◆ Your tasks
[1] Answer these questions using the forum thread below.
(a) Which round of Mike's CDs does Tallgirl say she is on?
(b) According to the reply from cookies4marilyn, what do CBT and reading books do with IBS thoughts?
(c) What does Tallgirl decide to do in her final post?
[2] Reproduce the part of the forum thread below from "Hi Marilyn.As I" to "let me know?ThanksTallgirl.".

◆ Given text
+++
# Mikes CD's and books at the same time?



## Tallgirl (Nov 14, 2007)

Hi Marilyn.As I mentioned in my other post on the pain forum, I am on my third round of Mikes CD's.I was thinking of getting a book on anxiety or CBT but vaguely remember that you said in a previous post that it wasn't a good idea whilst doing the CD's? Please can you let me know?ThanksTallgirl.


----------



## cookies4marilyn (Jun 30, 2000)

Hi Tallgirl -Yes, you are right. Clinical hypnotherapy - especially the protocol used in the IBS Audio Program, works to move you AWAY from thinking about IBS all the time - it is a gradual process for most, though some do find a difference early on - depends upon the individual. However, CBT and reading books bring the IBS thoughts back into the conscious mind, and thereby, in effect, reinforce thinking about IBS on a habitual level. The two therapies are at odds with each other - you should only do one or the other at one time. Most likely, if you do decide to look into the other, you may perhaps delay any progress made with the hypnotherapy. That being said, CBT is also helpful, but it is just a different route - you think about IBS and the situations, and then think of an alternative or better way to think about it. When I did the 3 rounds of the program, I began to feel improvement gradually continue after the third round was completed - very gradual, but I got to the point where an impending attack was stopped withing seconds - the "thought" just came to me out of the blue, so to speak - I dont want this now - and then it went away and hours later I realized I still hadnt had the attack come back. Hope this helps - if after the third round, and not even a hint of improvement, then you may want to consider these other methods - but there is still hope!!! Take care and all the best to you.


----------



## Tallgirl (Nov 14, 2007)

OK Marilyn - thanks for that info.I'll leave the book reading and concentrate on the CD's and see how it goes







Best wishesTallgirl.


----------
+++
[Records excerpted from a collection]
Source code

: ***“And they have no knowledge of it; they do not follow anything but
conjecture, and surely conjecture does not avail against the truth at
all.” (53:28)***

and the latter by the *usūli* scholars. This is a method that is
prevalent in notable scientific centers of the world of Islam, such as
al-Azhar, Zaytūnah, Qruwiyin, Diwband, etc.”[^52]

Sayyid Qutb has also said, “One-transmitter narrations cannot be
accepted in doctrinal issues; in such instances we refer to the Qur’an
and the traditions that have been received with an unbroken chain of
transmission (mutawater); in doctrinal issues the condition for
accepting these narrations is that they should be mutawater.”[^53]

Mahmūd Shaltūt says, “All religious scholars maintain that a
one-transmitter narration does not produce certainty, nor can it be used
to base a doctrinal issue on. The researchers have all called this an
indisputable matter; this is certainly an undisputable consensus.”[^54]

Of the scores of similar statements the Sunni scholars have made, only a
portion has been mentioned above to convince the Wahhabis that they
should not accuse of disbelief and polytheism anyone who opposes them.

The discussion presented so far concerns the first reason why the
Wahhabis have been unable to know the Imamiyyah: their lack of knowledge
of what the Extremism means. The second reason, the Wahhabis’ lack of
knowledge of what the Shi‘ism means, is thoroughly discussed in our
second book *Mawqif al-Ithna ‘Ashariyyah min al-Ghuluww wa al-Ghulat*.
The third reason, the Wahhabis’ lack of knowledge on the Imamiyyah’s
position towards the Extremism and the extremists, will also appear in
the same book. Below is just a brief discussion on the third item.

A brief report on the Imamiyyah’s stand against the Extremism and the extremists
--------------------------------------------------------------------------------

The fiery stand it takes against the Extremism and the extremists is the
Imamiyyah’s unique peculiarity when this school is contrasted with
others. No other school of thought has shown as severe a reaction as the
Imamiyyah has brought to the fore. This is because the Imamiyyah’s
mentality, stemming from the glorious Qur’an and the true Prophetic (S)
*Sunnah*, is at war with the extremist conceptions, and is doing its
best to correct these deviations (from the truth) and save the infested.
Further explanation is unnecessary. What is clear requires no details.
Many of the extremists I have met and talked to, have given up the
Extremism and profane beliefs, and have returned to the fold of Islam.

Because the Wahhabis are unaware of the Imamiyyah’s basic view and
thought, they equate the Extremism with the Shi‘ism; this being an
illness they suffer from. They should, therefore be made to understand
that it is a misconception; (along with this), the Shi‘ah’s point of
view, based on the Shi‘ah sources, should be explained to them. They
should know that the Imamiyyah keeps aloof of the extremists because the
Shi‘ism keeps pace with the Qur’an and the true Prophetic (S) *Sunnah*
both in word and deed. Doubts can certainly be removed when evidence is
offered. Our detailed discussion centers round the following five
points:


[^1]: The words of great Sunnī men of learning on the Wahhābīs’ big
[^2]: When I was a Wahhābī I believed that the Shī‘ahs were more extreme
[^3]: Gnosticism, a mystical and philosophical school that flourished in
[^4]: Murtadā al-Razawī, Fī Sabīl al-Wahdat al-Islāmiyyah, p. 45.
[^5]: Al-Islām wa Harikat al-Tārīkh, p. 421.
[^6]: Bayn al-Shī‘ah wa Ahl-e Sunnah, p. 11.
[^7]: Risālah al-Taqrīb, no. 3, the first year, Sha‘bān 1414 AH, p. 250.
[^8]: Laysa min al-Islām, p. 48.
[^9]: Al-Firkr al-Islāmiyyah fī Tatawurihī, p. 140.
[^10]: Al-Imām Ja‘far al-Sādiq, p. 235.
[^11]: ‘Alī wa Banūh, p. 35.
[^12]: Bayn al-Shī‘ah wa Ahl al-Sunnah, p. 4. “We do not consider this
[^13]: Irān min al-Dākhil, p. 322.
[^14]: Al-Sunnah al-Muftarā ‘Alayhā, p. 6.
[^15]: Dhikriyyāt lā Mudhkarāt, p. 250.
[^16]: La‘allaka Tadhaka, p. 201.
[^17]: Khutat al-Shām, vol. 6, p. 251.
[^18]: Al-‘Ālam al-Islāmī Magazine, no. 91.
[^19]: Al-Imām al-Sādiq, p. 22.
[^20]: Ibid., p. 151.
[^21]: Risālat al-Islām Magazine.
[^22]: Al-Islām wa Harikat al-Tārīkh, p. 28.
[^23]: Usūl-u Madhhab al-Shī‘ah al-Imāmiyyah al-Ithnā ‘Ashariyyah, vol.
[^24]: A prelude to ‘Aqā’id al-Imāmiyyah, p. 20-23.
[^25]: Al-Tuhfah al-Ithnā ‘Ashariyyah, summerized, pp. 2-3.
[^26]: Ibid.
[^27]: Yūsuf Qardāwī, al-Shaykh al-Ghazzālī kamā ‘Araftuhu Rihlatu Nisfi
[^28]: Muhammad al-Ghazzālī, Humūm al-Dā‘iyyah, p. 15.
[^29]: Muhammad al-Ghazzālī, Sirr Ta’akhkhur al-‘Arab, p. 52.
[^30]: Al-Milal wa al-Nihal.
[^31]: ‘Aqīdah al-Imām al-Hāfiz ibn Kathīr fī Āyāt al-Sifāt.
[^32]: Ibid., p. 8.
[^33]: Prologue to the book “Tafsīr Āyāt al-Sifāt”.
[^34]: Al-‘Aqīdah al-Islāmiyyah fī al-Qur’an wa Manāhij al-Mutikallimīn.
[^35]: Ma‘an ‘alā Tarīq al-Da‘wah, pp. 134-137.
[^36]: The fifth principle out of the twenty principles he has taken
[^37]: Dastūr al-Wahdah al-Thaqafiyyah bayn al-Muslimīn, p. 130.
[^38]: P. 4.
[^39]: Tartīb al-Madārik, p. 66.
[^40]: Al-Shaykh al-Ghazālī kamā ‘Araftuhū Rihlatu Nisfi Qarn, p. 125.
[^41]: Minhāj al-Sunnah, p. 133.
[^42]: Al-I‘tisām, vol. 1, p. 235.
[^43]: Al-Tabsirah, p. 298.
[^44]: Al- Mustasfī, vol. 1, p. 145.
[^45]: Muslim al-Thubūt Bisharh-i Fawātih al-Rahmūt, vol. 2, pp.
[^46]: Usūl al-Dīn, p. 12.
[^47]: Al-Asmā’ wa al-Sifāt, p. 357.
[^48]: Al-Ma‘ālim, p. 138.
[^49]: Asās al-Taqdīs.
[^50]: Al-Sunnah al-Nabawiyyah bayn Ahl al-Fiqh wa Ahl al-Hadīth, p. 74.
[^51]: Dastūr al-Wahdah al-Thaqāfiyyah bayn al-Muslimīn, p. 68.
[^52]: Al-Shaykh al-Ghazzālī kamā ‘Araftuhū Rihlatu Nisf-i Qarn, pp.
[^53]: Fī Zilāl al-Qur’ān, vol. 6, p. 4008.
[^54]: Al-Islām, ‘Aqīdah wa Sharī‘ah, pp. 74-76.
+++
◆ Solutions
[1]
(a) Her third round.
(b) They bring the IBS thoughts back into the conscious mind.
(c) She will leave the book reading and concentrate on the CDs.

[2]
Hi Marilyn.As I mentioned in my other post on the pain forum, I am on my third round of Mikes CD's.I was thinking of getting a book on anxiety or CBT but vaguely remember that you said in a previous post that it wasn't a good idea whilst doing the CD's? Please can you let me know?ThanksTallgirl.